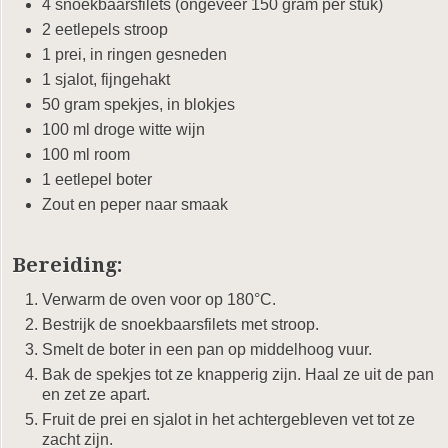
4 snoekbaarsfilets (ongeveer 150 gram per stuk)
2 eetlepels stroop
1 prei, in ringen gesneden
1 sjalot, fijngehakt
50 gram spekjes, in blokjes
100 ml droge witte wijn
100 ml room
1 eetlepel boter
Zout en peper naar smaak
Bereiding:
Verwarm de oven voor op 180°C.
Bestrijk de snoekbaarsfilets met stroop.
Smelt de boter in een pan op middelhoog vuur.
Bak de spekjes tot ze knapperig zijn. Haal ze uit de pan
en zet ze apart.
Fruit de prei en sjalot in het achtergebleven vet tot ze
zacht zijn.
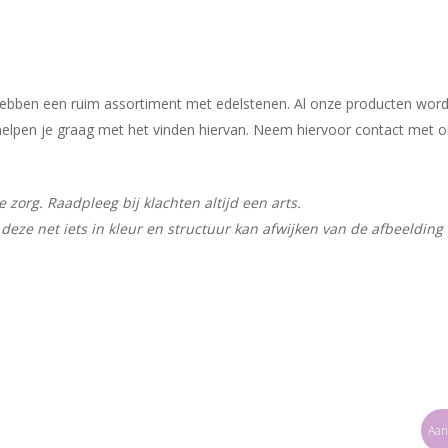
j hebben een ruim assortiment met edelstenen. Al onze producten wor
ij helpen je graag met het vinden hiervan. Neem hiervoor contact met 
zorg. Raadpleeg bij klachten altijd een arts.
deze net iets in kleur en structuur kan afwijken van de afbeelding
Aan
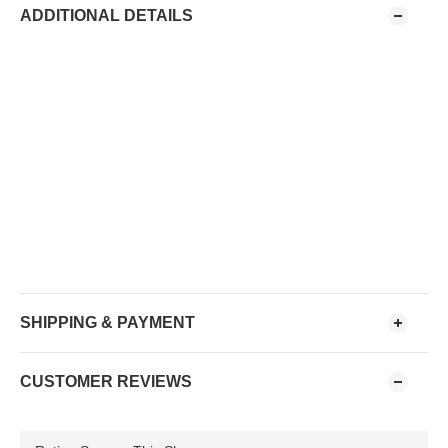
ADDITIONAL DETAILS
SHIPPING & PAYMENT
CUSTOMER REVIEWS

### INSTRUCTIONS FOR THE TASK
Transcribe only the lines from the line holding "ij helpen je" to the final line of the listing above. Keep them exact, include both ends, and skip the pictures.

### EXERCISE ANSWER
ij helpen je graag met het vinden hiervan. Neem hiervoor contact met 
zorg. Raadpleeg bij klachten altijd een arts.
deze net iets in kleur en structuur kan afwijken van de afbeelding
Aan
ADDITIONAL DETAILS
SHIPPING & PAYMENT
CUSTOMER REVIEWS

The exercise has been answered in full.